DATASET ENTRIES:
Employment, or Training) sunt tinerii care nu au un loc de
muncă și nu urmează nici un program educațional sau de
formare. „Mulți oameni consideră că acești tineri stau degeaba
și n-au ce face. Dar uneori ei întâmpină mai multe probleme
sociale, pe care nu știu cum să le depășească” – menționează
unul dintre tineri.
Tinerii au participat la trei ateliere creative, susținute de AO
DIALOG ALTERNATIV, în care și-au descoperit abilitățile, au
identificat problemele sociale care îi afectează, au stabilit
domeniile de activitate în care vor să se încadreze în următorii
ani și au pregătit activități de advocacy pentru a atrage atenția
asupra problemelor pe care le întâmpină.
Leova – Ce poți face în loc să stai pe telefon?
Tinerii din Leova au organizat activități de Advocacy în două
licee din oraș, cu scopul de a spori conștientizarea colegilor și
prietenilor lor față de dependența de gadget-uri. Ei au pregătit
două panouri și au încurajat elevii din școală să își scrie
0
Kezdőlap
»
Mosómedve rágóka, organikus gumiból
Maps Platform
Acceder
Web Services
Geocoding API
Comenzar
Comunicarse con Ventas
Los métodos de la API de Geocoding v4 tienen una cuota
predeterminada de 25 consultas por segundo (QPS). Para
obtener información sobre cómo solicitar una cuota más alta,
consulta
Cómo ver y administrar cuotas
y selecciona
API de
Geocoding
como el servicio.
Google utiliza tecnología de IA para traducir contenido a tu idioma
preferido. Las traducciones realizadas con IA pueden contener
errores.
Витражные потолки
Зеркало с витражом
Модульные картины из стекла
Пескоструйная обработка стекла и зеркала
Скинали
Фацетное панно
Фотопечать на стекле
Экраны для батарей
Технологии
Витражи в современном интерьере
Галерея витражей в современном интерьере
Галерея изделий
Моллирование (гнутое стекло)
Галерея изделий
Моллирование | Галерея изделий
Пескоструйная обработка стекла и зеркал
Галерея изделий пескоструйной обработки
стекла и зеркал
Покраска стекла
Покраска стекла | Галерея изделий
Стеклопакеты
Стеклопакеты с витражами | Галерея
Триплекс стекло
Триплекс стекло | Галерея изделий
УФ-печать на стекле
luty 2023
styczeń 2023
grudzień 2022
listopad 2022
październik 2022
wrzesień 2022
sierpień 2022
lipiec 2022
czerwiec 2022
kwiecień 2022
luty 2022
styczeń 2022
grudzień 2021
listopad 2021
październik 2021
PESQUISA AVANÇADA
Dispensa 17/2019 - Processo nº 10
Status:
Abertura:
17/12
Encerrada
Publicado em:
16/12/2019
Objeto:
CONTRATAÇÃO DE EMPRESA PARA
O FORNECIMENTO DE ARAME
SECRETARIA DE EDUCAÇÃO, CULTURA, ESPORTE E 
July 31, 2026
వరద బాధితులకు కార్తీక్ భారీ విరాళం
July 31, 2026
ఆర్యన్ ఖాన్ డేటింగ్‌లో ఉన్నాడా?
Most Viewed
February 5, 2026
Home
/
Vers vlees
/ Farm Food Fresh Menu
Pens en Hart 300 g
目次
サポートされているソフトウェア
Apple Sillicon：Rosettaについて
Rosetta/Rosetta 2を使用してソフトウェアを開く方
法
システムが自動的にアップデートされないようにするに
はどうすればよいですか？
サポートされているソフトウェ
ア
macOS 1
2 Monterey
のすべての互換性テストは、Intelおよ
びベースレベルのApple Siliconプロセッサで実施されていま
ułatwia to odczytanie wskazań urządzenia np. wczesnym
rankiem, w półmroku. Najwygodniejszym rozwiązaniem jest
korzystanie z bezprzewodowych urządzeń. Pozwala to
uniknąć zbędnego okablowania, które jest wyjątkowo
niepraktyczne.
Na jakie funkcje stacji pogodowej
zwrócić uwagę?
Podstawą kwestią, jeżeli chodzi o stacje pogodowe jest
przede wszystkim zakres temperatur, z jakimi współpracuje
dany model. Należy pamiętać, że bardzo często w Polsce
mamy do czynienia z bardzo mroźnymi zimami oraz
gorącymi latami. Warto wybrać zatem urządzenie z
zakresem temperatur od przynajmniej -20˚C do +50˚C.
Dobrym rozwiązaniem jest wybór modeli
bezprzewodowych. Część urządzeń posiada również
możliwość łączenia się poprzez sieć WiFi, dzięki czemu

TASK DETAILS:
Retype all of the material above line for line, keeping every character the same.

RESPONSE TO THIS TASK:
Employment, or Training) sunt tinerii care nu au un loc de
muncă și nu urmează nici un program educațional sau de
formare. „Mulți oameni consideră că acești tineri stau degeaba
și n-au ce face. Dar uneori ei întâmpină mai multe probleme
sociale, pe care nu știu cum să le depășească” – menționează
unul dintre tineri.
Tinerii au participat la trei ateliere creative, susținute de AO
DIALOG ALTERNATIV, în care și-au descoperit abilitățile, au
identificat problemele sociale care îi afectează, au stabilit
domeniile de activitate în care vor să se încadreze în următorii
ani și au pregătit activități de advocacy pentru a atrage atenția
asupra problemelor pe care le întâmpină.
Leova – Ce poți face în loc să stai pe telefon?
Tinerii din Leova au organizat activități de Advocacy în două
licee din oraș, cu scopul de a spori conștientizarea colegilor și
prietenilor lor față de dependența de gadget-uri. Ei au pregătit
două panouri și au încurajat elevii din școală să își scrie
0
Kezdőlap
»
Mosómedve rágóka, organikus gumiból
Maps Platform
Acceder
Web Services
Geocoding API
Comenzar
Comunicarse con Ventas
Los métodos de la API de Geocoding v4 tienen una cuota
predeterminada de 25 consultas por segundo (QPS). Para
obtener información sobre cómo solicitar una cuota más alta,
consulta
Cómo ver y administrar cuotas
y selecciona
API de
Geocoding
como el servicio.
Google utiliza tecnología de IA para traducir contenido a tu idioma
preferido. Las traducciones realizadas con IA pueden contener
errores.
Витражные потолки
Зеркало с витражом
Модульные картины из стекла
Пескоструйная обработка стекла и зеркала
Скинали
Фацетное панно
Фотопечать на стекле
Экраны для батарей
Технологии
Витражи в современном интерьере
Галерея витражей в современном интерьере
Галерея изделий
Моллирование (гнутое стекло)
Галерея изделий
Моллирование | Галерея изделий
Пескоструйная обработка стекла и зеркал
Галерея изделий пескоструйной обработки
стекла и зеркал
Покраска стекла
Покраска стекла | Галерея изделий
Стеклопакеты
Стеклопакеты с витражами | Галерея
Триплекс стекло
Триплекс стекло | Галерея изделий
УФ-печать на стекле
luty 2023
styczeń 2023
grudzień 2022
listopad 2022
październik 2022
wrzesień 2022
sierpień 2022
lipiec 2022
czerwiec 2022
kwiecień 2022
luty 2022
styczeń 2022
grudzień 2021
listopad 2021
październik 2021
PESQUISA AVANÇADA
Dispensa 17/2019 - Processo nº 10
Status:
Abertura:
17/12
Encerrada
Publicado em:
16/12/2019
Objeto:
CONTRATAÇÃO DE EMPRESA PARA
O FORNECIMENTO DE ARAME
SECRETARIA DE EDUCAÇÃO, CULTURA, ESPORTE E 
July 31, 2026
వరద బాధితులకు కార్తీక్ భారీ విరాళం
July 31, 2026
ఆర్యన్ ఖాన్ డేటింగ్‌లో ఉన్నాడా?
Most Viewed
February 5, 2026
Home
/
Vers vlees
/ Farm Food Fresh Menu
Pens en Hart 300 g
目次
サポートされているソフトウェア
Apple Sillicon：Rosettaについて
Rosetta/Rosetta 2を使用してソフトウェアを開く方
法
システムが自動的にアップデートされないようにするに
はどうすればよいですか？
サポートされているソフトウェ
ア
macOS 1
2 Monterey
のすべての互換性テストは、Intelおよ
びベースレベルのApple Siliconプロセッサで実施されていま
ułatwia to odczytanie wskazań urządzenia np. wczesnym
rankiem, w półmroku. Najwygodniejszym rozwiązaniem jest
korzystanie z bezprzewodowych urządzeń. Pozwala to
uniknąć zbędnego okablowania, które jest wyjątkowo
niepraktyczne.
Na jakie funkcje stacji pogodowej
zwrócić uwagę?
Podstawą kwestią, jeżeli chodzi o stacje pogodowe jest
przede wszystkim zakres temperatur, z jakimi współpracuje
dany model. Należy pamiętać, że bardzo często w Polsce
mamy do czynienia z bardzo mroźnymi zimami oraz
gorącymi latami. Warto wybrać zatem urządzenie z
zakresem temperatur od przynajmniej -20˚C do +50˚C.
Dobrym rozwiązaniem jest wybór modeli
bezprzewodowych. Część urządzeń posiada również
możliwość łączenia się poprzez sieć WiFi, dzięki czemu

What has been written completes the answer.